Bonne et heureuse année à vous.

j'ai bien aimé Tu Mio qui m'a rappelé un peu Gioconda..La vie d'un homme vouée
toute entiere à un amour de jeunesse perdu;cet amour le fera basculer dans une vie d'adulte.Cet ado investi d'une mission de gardien de Caia est touchant.
Je crois que j'ai attrapé le virus de Erri de Luca ( rires)

Emmanuel a dit…

Meilleurs voeux également pour cette nouvelle année qui commence.

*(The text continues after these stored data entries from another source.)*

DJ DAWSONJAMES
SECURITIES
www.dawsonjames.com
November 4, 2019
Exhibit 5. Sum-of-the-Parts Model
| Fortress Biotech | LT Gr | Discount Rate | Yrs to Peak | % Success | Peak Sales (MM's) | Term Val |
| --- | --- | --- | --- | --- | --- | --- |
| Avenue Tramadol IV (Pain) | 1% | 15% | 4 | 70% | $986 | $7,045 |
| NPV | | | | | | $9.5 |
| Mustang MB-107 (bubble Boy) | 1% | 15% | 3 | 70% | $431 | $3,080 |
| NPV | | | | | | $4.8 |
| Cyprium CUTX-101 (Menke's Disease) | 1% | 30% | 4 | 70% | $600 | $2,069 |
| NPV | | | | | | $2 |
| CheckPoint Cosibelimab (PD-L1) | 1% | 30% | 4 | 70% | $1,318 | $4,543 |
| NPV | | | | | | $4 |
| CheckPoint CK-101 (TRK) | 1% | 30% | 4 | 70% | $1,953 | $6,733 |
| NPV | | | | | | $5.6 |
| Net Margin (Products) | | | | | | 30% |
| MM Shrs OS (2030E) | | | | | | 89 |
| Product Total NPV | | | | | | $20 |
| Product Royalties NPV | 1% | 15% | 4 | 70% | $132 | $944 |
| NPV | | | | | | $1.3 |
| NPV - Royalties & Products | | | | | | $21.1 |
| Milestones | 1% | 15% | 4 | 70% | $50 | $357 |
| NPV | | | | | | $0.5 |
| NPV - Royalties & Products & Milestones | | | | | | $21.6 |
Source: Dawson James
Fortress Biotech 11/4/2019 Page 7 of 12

Je crois qu'il est inutile de vous soigner, ce virus est parfaitement inoffensif, voire même carrément recommandable. Plus sérieusement, j'aime aussi beaucoup Erri De Luca, sa sensibilité me parle beaucoup.

Carmen a dit…


C'est la lumiere des gens du Sud,et leur nostalgie,toujours plus épaisse qu'ailleurs
qui me séduit dans ces romans.
Je retrouve cette lumiere à Marseille la meme qu'à Naples dont l'auteur est natif.

Emmanuel a dit…

C'est joliment tourné et je partage votre commentaire... mais bon, je ne suis pas totalement impartial en la matière.

Carmen a dit…

Ah oui j'avais oublié que vous étiez un ex marseillais et comme beaucoup de marseillais d'un ailleurs..c'est pour cela que je reste en terrain connu avec vous..(rires)
Pour finir avec De Luca,cette nostalgie des amours passées semble etre récurrente,meme si la fin du roman est ouverte sur des possibles,une vie ailleurs,de nouveaux départs.



Emmanuel a dit…

Il y a beaucoup de nostalgie oui dans la littérature d'Erri De Luca, mais elle est saine puisqu'elle sait aussi regarder vers l'avenir. C'est une nostalgie pleine de tendresse et non pas de regrets.